Rilke 82

Rainer Maria Rilke

tr. John Greening

black cat

Even ghosts can be a place your glance
grazes with a noise, but here the hardest
stare’s dissolved as soon as it confronts
fur so very black, the way a mad

person at the height of all their fury
beats against the blackness but
meeting with the soft upholstery
of their cell, loses heart, peters out.

All the looks that have been flung at her
she conceals, it seems, within herself
so that she can eye them at her leisure
mutinous and menacing before
she sleeps with them. Suddenly she’s blinked,
waking almost, face turned close to yours,
where you’re shocked to find within the yellow
amber of those stones that are her eyes
your own gaze from deep in their enclosure
like some insect long ago extinct.


Rainer Maria Rilke (1875-1926) was a poet and novelist born to a German-speaking family in Prague. In the years after his death, the significance of his work was widely recognised, and critics have focused on the themes of mysticism and personal experience in his writing. Rilke’s best known works include Duino Elegies, Sonnets to Orpheus and Letters to a Young Poet.

John Greening is a Bridport, Arvon and Cholmondeley winner with over twenty collections, most recently From the East (Renard Press). The Interpretation of Owls: Selected Poems 1977-2022 (Baylor University Press ed. Gardner) came out in 2023. He's edited Matthew Arnold, Geoffrey Grigson, Edmund Blunden, Iain Crichton Smith and a new U.A. Fanthorpe, plus several critical studies and anthologies, such as Contraflow: Lines of Englishness (with Kevin Gardner). His Goethe translations appeared in 2022 from Arc. A forthcoming Rilke will be published next year by Baylor University Press. 

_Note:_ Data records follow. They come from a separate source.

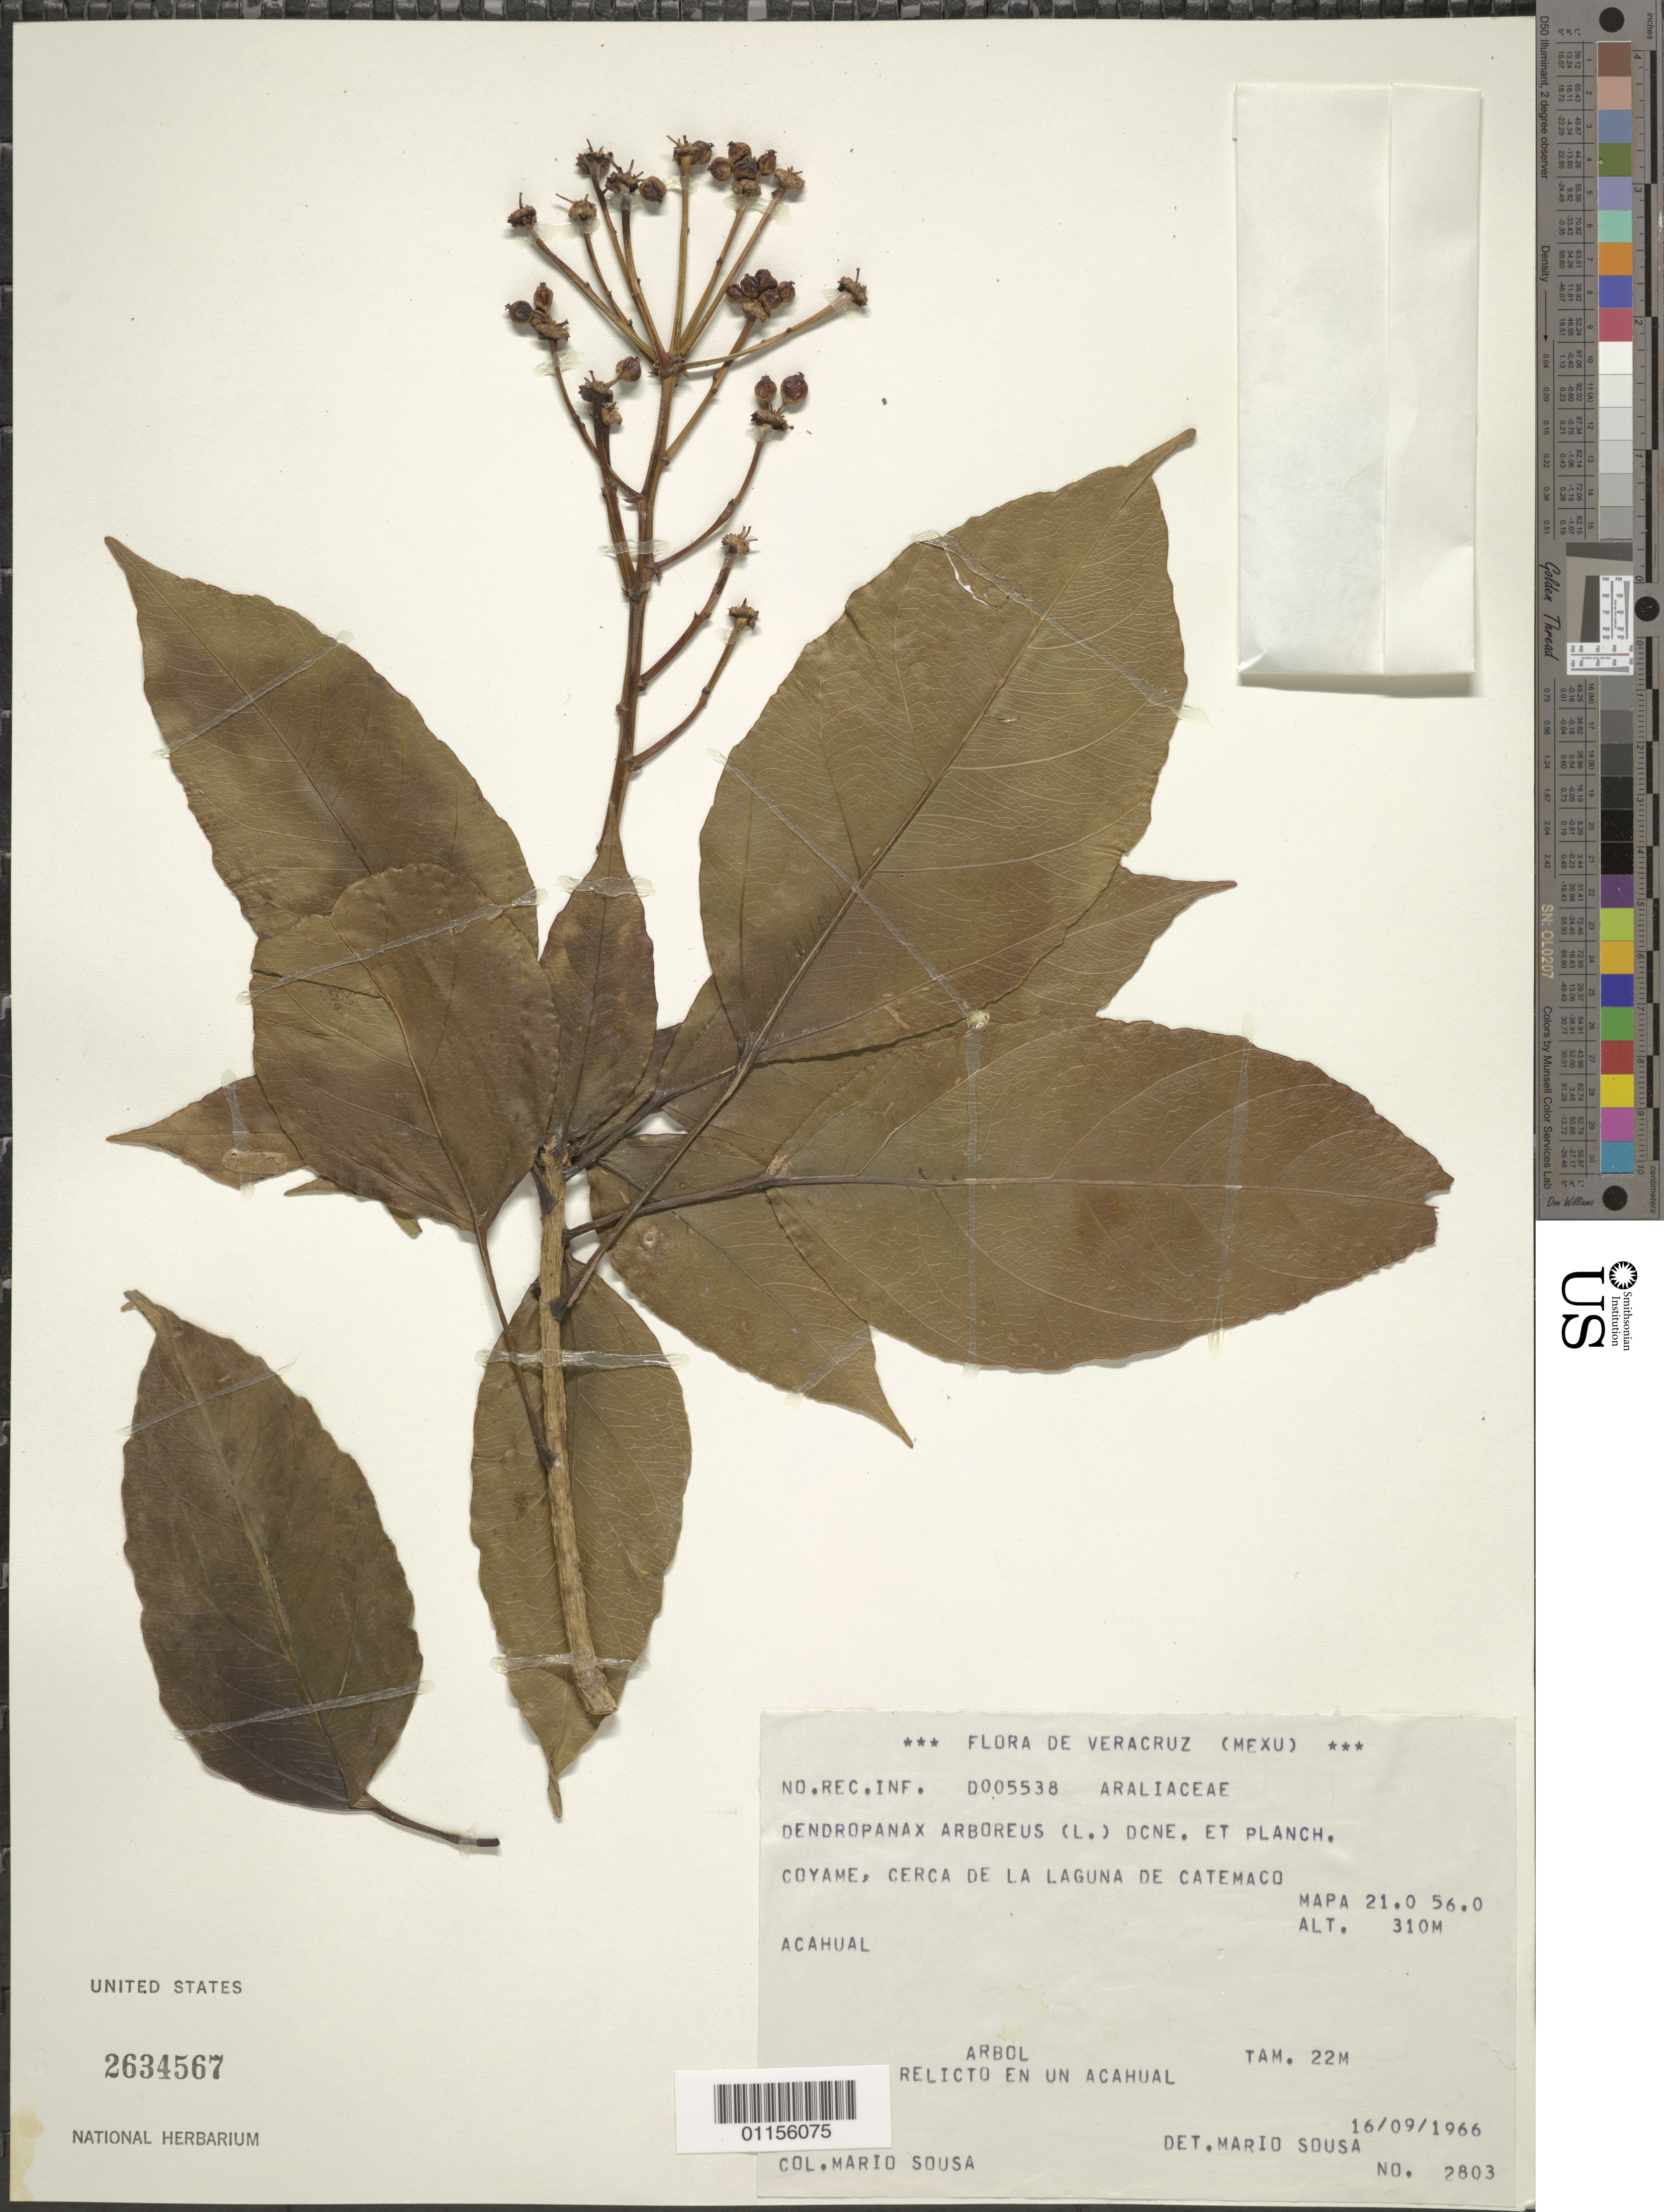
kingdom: Plantae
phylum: Tracheophyta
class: Magnoliopsida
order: Apiales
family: Araliaceae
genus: Dendropanax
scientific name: Dendropanax arboreus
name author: (L.) Decne. & Planch.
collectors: M. Sousa S.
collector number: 2803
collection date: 1966-09-16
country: Mexico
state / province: Veracruz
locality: Coyame, Cerca de la Laguna de Catemaco. Acahual.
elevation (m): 310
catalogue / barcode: US 2634567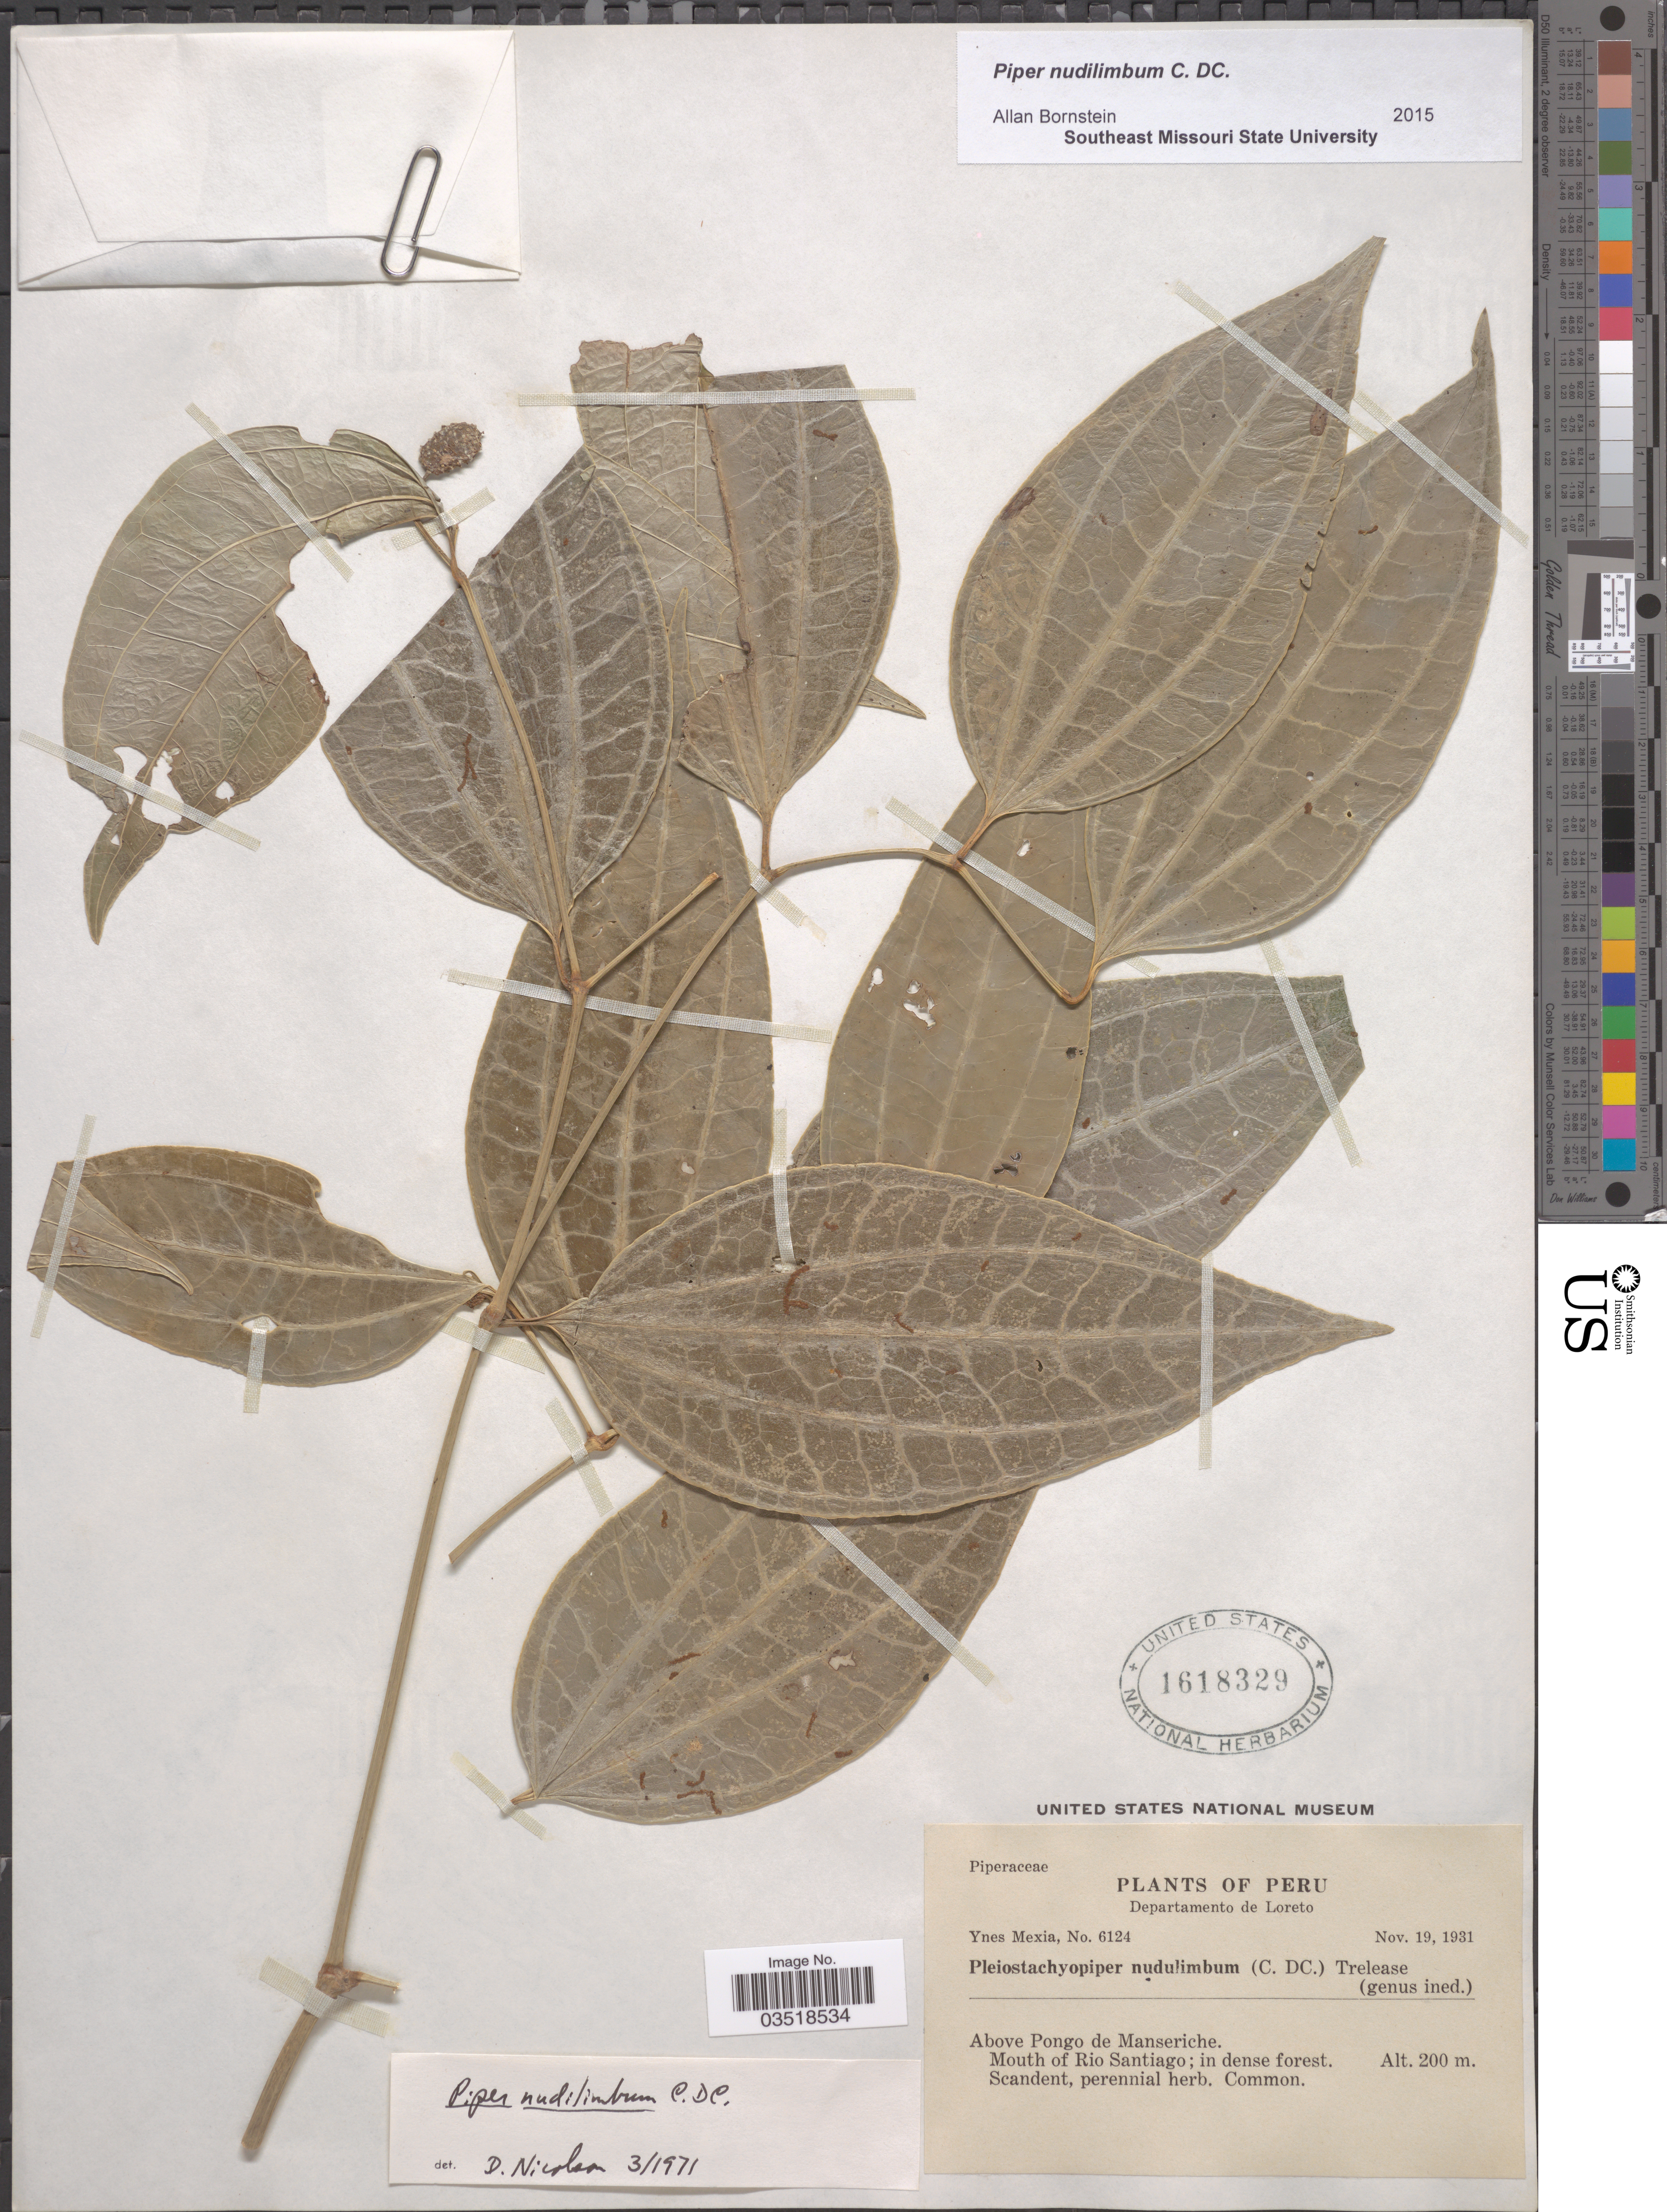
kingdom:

John wrote the following about his translation:

This poem is from my complete translation of Rilke's ‘Neue Gedichte’ (New Poems) which will be published next year. I have tried to follow Rilke's metre and rhyme — quite a challenge given the differences between English and German poetry. You will see that I deploy half rhyme and have shadowed the original trochaic metre (tum-ti, tum-ti), the stress falling on the first syllable of most lines. I trust it doesn't sound too unnatural to iambically-attuned ears. Like many of the ‘Neue Gedichte’, this poem seems to aspire to (and then overspill) sonnet form.